Ensuite, c'était au tour de la douleur de survenir. D'abord comme une arme blanche venue me transpercer, puis, à l'image d'un poison, s'immisçant dans chacun de mes muscles, les secouant de violents frissons. Vive, aigüe, cette sensation parvenait même à contaminer mes pensées, bloquant l'accès à tout raisonnement logique, laissant uniquement place à l'insécurité, le doute et la mélancolie tandis que chacun de mes mouvements était guidé par la peur et finira indubitablement par rester graver dans mon esprit sous la forme de regret. Je nageais dans un véritable cauchemar, une fois encore. Le désespoir m'avait assaillie alors que mon cerveau s'était efforcé d'étouffer le moindre signe avant coureur, comme s'il n'avait pas voulu prévenir cette débâcle. C'était comme si ma haine me consumait de l'intérieur. Comme si les éclats qu'il restait de mon cœur morcelé s'étaient transformés en d'innombrables lames s'attaquant à l'essence même de mes sentiments. Un véritable cataclysme qui allait encore renforcer mon mépris pour moi-même déjà bien au-delà de l'entendement.

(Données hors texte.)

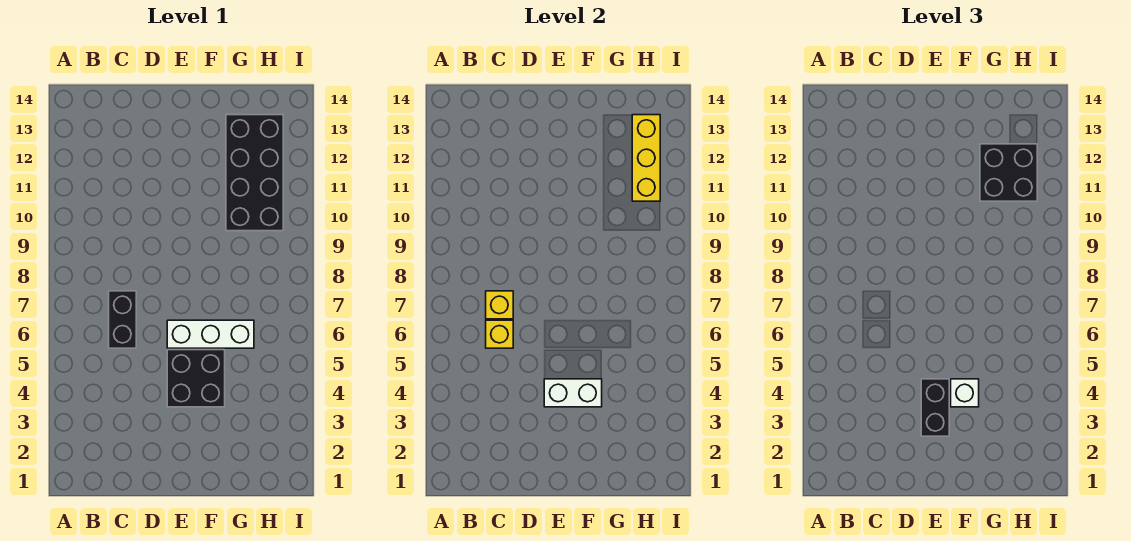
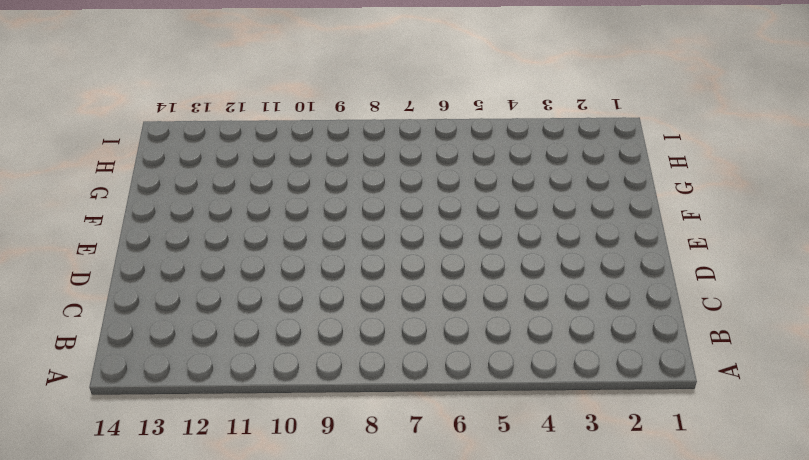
none -> black 1x2 brick [109,291,136,348]
none -> black 2x2 brick [167,350,225,407]

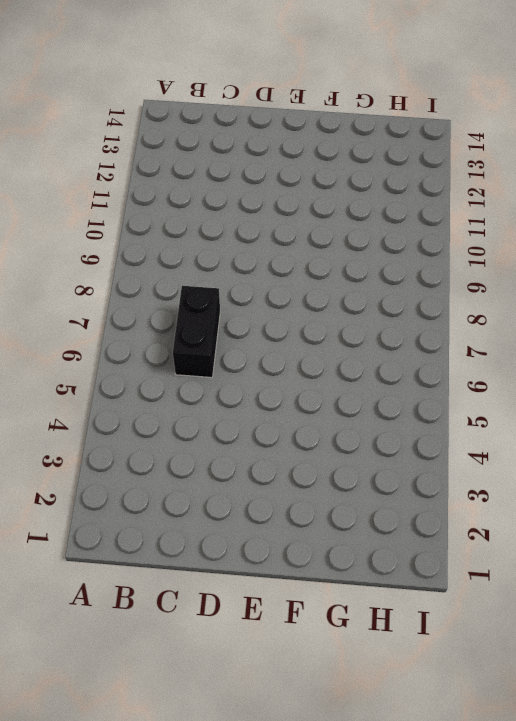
none -> black 2x2 brick [167,350,225,407]
none -> white 1x3 brick [167,320,254,348]

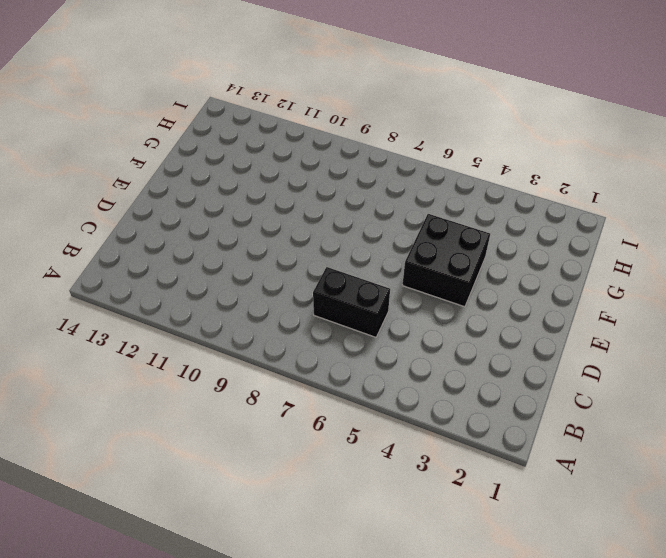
none -> white 1x3 brick [167,320,254,348]
none -> black 2x4 brick [226,115,283,231]

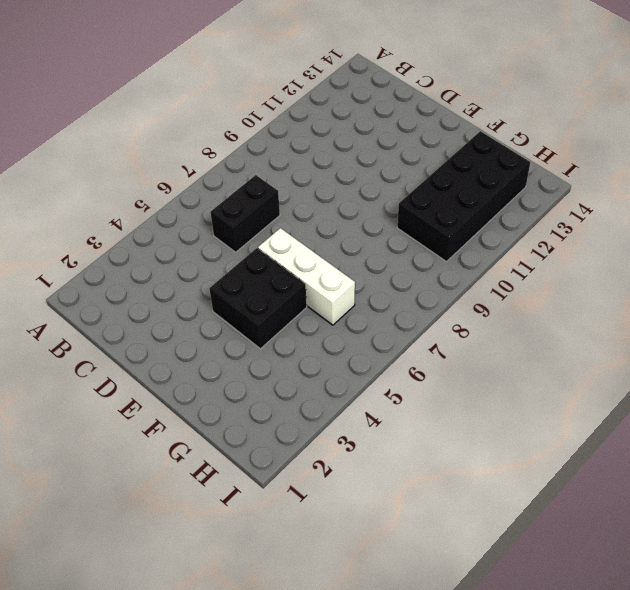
none -> yellow 1x1 brick [486,320,513,348]
none -> yellow 1x1 brick [486,291,513,319]

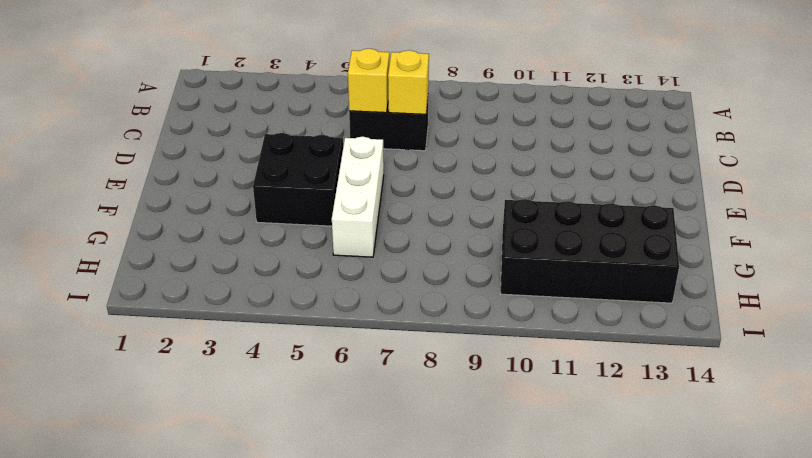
none -> white 1x2 brick [544,379,602,407]
none -> yellow 1x3 brick [632,115,660,201]

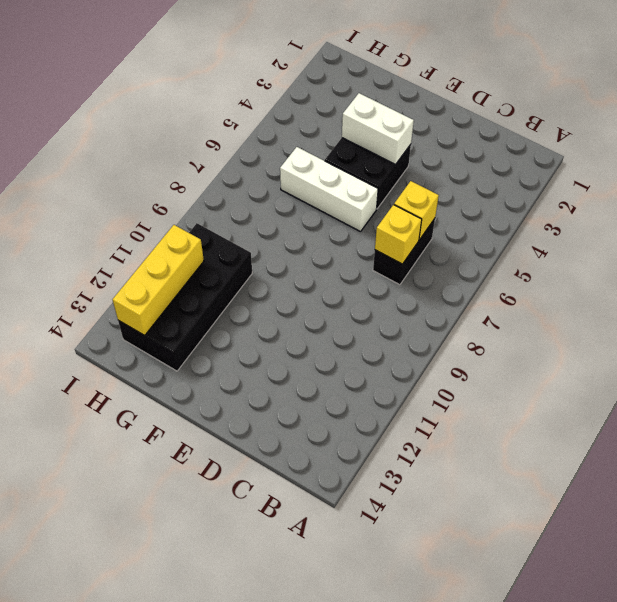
none -> black 1x2 brick [921,379,949,436]
none -> white 1x1 brick [951,379,979,407]

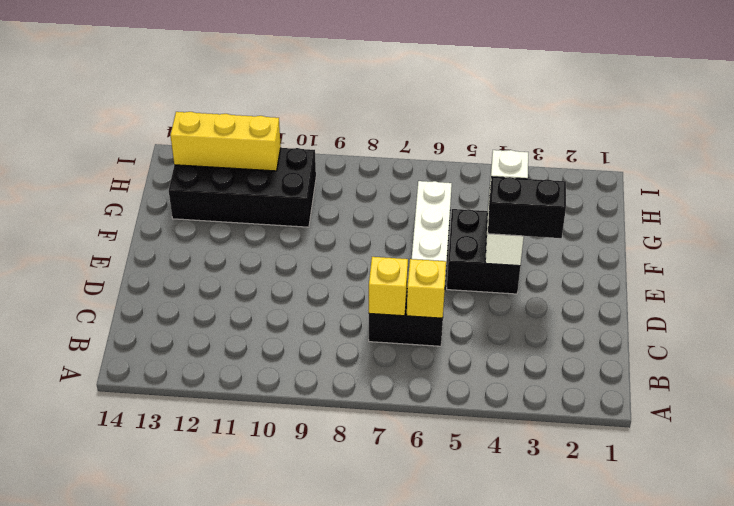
none -> black 2x2 brick [980,144,1037,201]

Alors que mes émotions me tiraillaient intérieurement, j'en étais réduite à me recroqueviller dans mon coin, inerte. Mes yeux débordaient encore, alors que de temps à autre, je laissais s'échapper de petits gémissements avec une voix d'outre tombe. Couiner parfois, sans pouvoir bouger ou réagir, le temps que ça passe, voilà à quoi j'en étais réduite. Dans mon désespoir, j'ai envoyé un message à la seule amie en qui je pouvais placer ma confiance dans ce genre de moments. Parce que je sais qu'elle peut me comprendre. Même si je n'avais aucunement l'intention de lui décrire ma situation complète. Même si je venais juste me plaindre, de façon un peu détournée, sans grand sens derrière la plupart de mes messages. Sa présence, même virtuelle, me rassurait au fur et à mesure de notre discussion sans queue ni tête. Il aura bien fallu une heure pour que je sorte de cette transe lugubre.

Peu à peu, la crainte se dissipait mais seulement pour qu'un nouveau fléau m'enveloppe... La colère. J'enrageais de ne pas avoir pu garder le contrôle une nouvelle fois. Que cette... « déprime ? » m'ait rattrapée. De lui avoir montré à lui parmi tout les autres, pire scénario imaginable. Je grognais contre ma propre impuissance, mon incompétence et les aberrations que j'avais proférées faisaient déjà office de représailles. Je devais recoller les morceaux après mon épisode de délire et j'en fulminais. A partir de là, chacun de mes propos devenait hargneux, et je repoussais chaque personne cherchant à communiquer avec moi, parfois avant même de les laisser essayer.

A l'exception des quelques instants ou mon animosité se change en dépit, je suis d'ailleurs toujours en train de fulminer, plusieurs jours après encore sujet ce courroux et exprime en vociférant à toute heure ma rancœur. Le point positif c'est que cette fureur me permet de garder le contrôle. Il faut juste que je parvienne à contenir un peu mon agressivité.

Fermement décidée à passer à autre chose, je lâche un dernier soupire à fendre l'âme ; je concentre mon esprit sur le crépuscule naissant : de leur griffes sombres les prémices de la nuit déchiraient le ciel.